米で大問題になっている「企業も人間」説に一人のドライバーがユニークな反論

Autoblog JP(オートブログ) / 2013年1月10日 20時10分

米で大問題になっている「企業も人間」説に一人のドライバーがユニークな反論


相乗り車両の優先車線を走行し、違反チケットを切られたカリフォルニアのドライバーが、ユニークな切り口で訴訟を起こし、全米から注目を集めている。
訴えを起こしたのは、サン・ラファエル在住のジョナサン・フリーマン氏。ある日、彼は1人乗りながら、相乗り車両を優先する「HOVレーン」を走行し、4万円の罰金を課せられたという。しかし罰金を不服とした彼は、ある概念を逆手に取って訴訟を起こし、世間をあっと言わせた。それは米国で話題となっている「企業人格化」という概念で、これは企業に人権を認めるというもの。フリーマン氏はこの概念に則れば、助手席に乗せていた会社の事業認可書類、すなわち「企業」は人権のある「人」とみなされ、自分は「相乗り」していたことになると主張したのだ。

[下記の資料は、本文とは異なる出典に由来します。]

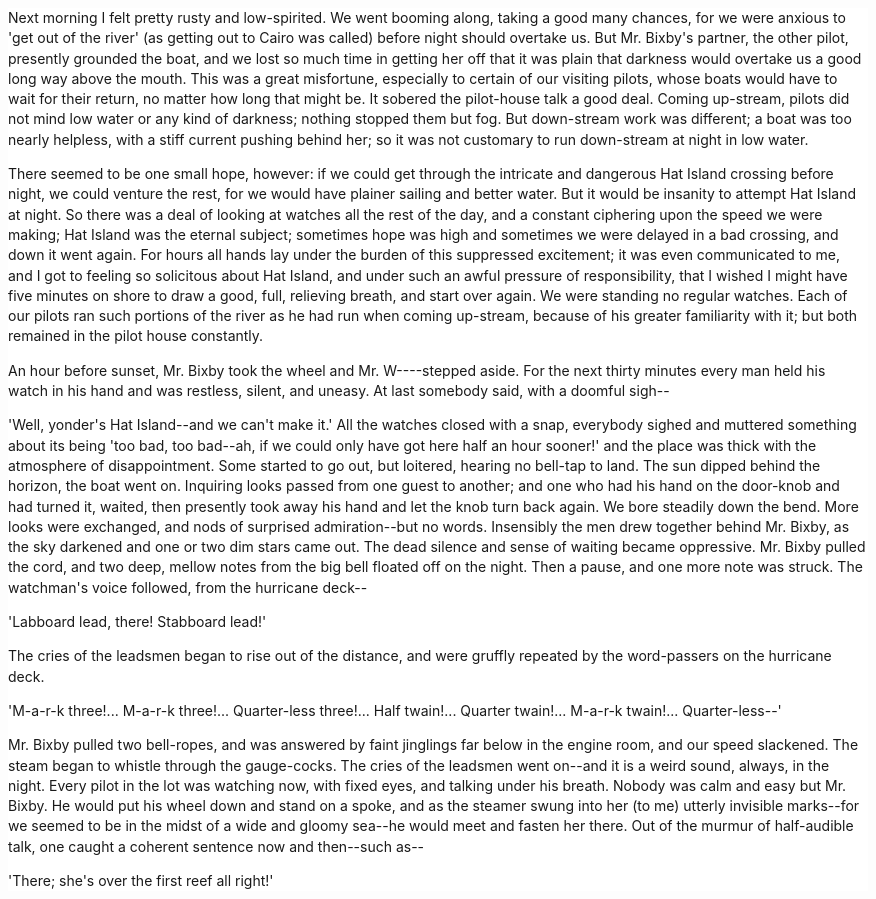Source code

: Next morning I felt pretty rusty and low-spirited. We went booming along, taking a good many chances, for we were anxious to 'get out of the river' (as getting out to Cairo was called) before night should overtake us. But Mr. Bixby's partner, the other pilot, presently grounded the boat, and we lost so much time in getting her off that it was plain that darkness would overtake us a good long way above the mouth. This was a great misfortune, especially to certain of our visiting pilots, whose boats would have to wait for their return, no matter how long that might be. It sobered the pilot-house talk a good deal. Coming up-stream, pilots did not mind low water or any kind of darkness; nothing stopped them but fog. But down-stream work was different; a boat was too nearly helpless, with a stiff current pushing behind her; so it was not customary to run down-stream at night in low water. 

There seemed to be one small hope, however: if we could get through the intricate and dangerous Hat Island crossing before night, we could venture the rest, for we would have plainer sailing and better water. But it would be insanity to attempt Hat Island at night. So there was a deal of looking at watches all the rest of the day, and a constant ciphering upon the speed we were making; Hat Island was the eternal subject; sometimes hope was high and sometimes we were delayed in a bad crossing, and down it went again. For hours all hands lay under the burden of this suppressed excitement; it was even communicated to me, and I got to feeling so solicitous about Hat Island, and under such an awful pressure of responsibility, that I wished I might have five minutes on shore to draw a good, full, relieving breath, and start over again. We were standing no regular watches. Each of our pilots ran such portions of the river as he had run when coming up-stream, because of his greater familiarity with it; but both remained in the pilot house constantly. 

An hour before sunset, Mr. Bixby took the wheel and Mr. W----stepped aside. For the next thirty minutes every man held his watch in his hand and was restless, silent, and uneasy. At last somebody said, with a doomful sigh--

'Well, yonder's Hat Island--and we can't make it.' All the watches closed with a snap, everybody sighed and muttered something about its being 'too bad, too bad--ah, if we could only have got here half an hour sooner!' and the place was thick with the atmosphere of disappointment. Some started to go out, but loitered, hearing no bell-tap to land. The sun dipped behind the horizon, the boat went on. Inquiring looks passed from one guest to another; and one who had his hand on the door-knob and had turned it, waited, then presently took away his hand and let the knob turn back again. We bore steadily down the bend. More looks were exchanged, and nods of surprised admiration--but no words. Insensibly the men drew together behind Mr. Bixby, as the sky darkened and one or two dim stars came out. The dead silence and sense of waiting became oppressive. Mr. Bixby pulled the cord, and two deep, mellow notes from the big bell floated off on the night. Then a pause, and one more note was struck. The watchman's voice followed, from the hurricane deck--

'Labboard lead, there! Stabboard lead!'

The cries of the leadsmen began to rise out of the distance, and were gruffly repeated by the word-passers on the hurricane deck. 

'M-a-r-k three!... M-a-r-k three!... Quarter-less three!... Half twain!... Quarter twain!... M-a-r-k twain!... Quarter-less--'

Mr. Bixby pulled two bell-ropes, and was answered by faint jinglings far below in the engine room, and our speed slackened. The steam began to whistle through the gauge-cocks. The cries of the leadsmen went on--and it is a weird sound, always, in the night. Every pilot in the lot was watching now, with fixed eyes, and talking under his breath. Nobody was calm and easy but Mr. Bixby. He would put his wheel down and stand on a spoke, and as the steamer swung into her (to me) utterly invisible marks--for we seemed to be in the midst of a wide and gloomy sea--he would meet and fasten her there. Out of the murmur of half-audible talk, one caught a coherent sentence now and then--such as--

'There; she's over the first reef all right!'
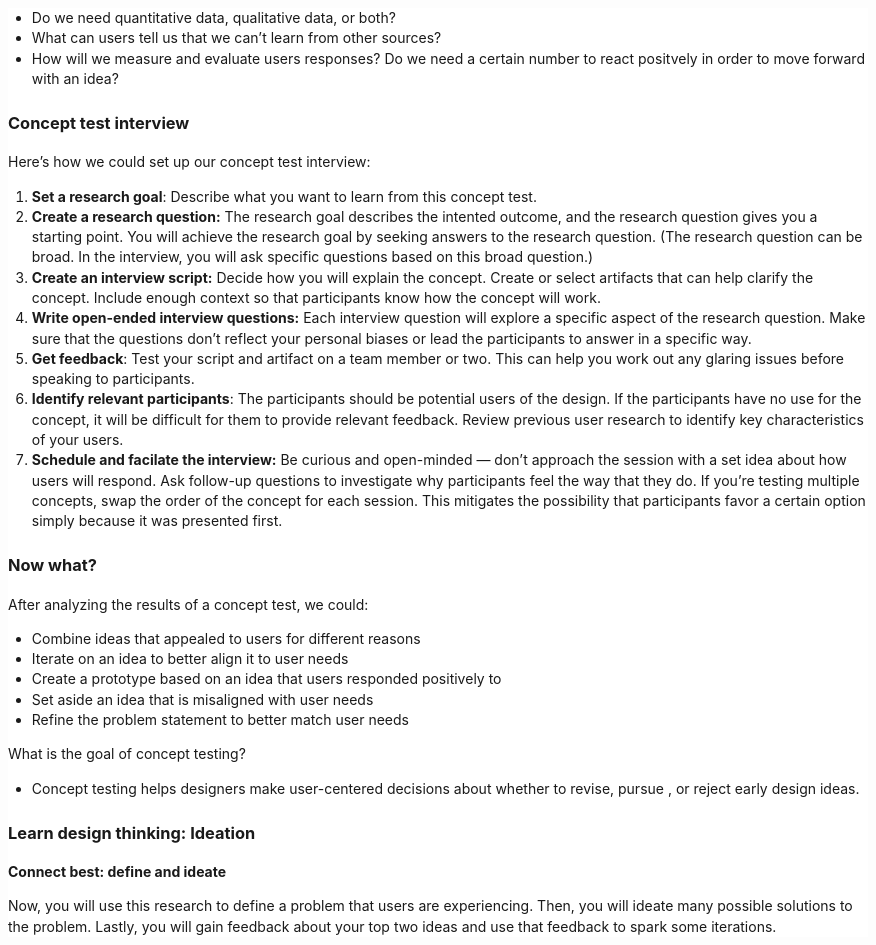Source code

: - Do we need quantitative data, qualitative data, or both?
- What can users tell us that we can’t learn from other sources?
- How will we measure and evaluate users responses? Do we need a certain number to react positvely in order to move forward with an idea?

### Concept test interview

Here’s how we could set up our concept test interview:

1. **Set a research goal**: Describe what you want to learn from this concept test.
2. **Create a research question:** The research goal describes the intented outcome, and the research question gives you a starting point. You will achieve the research goal by seeking answers to the research question. (The research question can be broad. In the interview, you will ask specific questions based on this broad question.)
3. **Create an interview script:** Decide how you will explain the concept. Create or select artifacts that can help clarify the concept. Include enough context so that participants know how the concept will work.
4. **Write open-ended interview questions:** Each interview question will explore a specific aspect of the research question. Make sure that the questions don’t reflect your personal biases or lead the participants to answer in a specific way.
5. **Get feedback**: Test your script and artifact on a team member or two. This can help you work out any glaring issues before speaking to participants.
6. **Identify relevant participants**: The participants should be potential users of the design. If the participants have no use for the concept, it will be difficult for them to provide relevant feedback. Review previous user research to identify key characteristics of your users.
7. **Schedule and facilate the interview:**  Be curious and open-minded — don’t approach the session with a set idea about how users will respond. Ask follow-up questions to investigate why participants feel the way that they do. If you’re testing multiple concepts, swap the order of the concept for each session. This mitigates the possibility that participants favor a certain option simply because it was presented first.

### Now what?

After analyzing the results of a concept test, we could:

- Combine ideas that appealed to users for different reasons
- Iterate on an idea to better align it to user needs
- Create a prototype based on an idea that users responded positively to
- Set aside an idea that is misaligned with user needs
- Refine the problem statement to better match user needs

What is the goal of concept testing?

- Concept testing helps designers make user-centered decisions about whether to revise, pursue , or reject early design ideas.

### Learn design thinking: Ideation

**Connect best: define and ideate**

Now, you will use this research to define a problem that users are experiencing. Then, you will ideate many possible solutions to the problem. Lastly, you will gain feedback about your top two ideas and use that feedback to spark some iterations.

恐るべき論理の飛躍だが、本人はいたって大真面目。というのも、フリーマンは罰金惜しさに訴えを起こしたのではなく、行き過ぎた「企業人格化」の法解釈に警鐘を鳴らすために立ち上がったからだ。もし地元で敗訴すれば、連邦最高裁まで闘い抜くと闘志を燃やしているという。

米国では、企業が個人と同等の権利を持つとする「企業人格化」の概念が極端に解釈され、2010年には企業に合衆国憲法修正第一条(表現、出版、集会結社の自由)の適用を認めた「シチズンズ・ユナイテッド判決」が下っている。この判決により、一つの人格である企業に政治的に発言する自由が認められ、企業が政治キャンペーンにどれだけ費用を使ってもいい(政治家への政治献金を含む)といった様々な弊害が生じたため、この概念の撤廃を求める声があがっている。もしフリーマン氏の拡大解釈が通用すれば、「企業人格化」をめぐる議論が再燃することは間違いなさそうだ。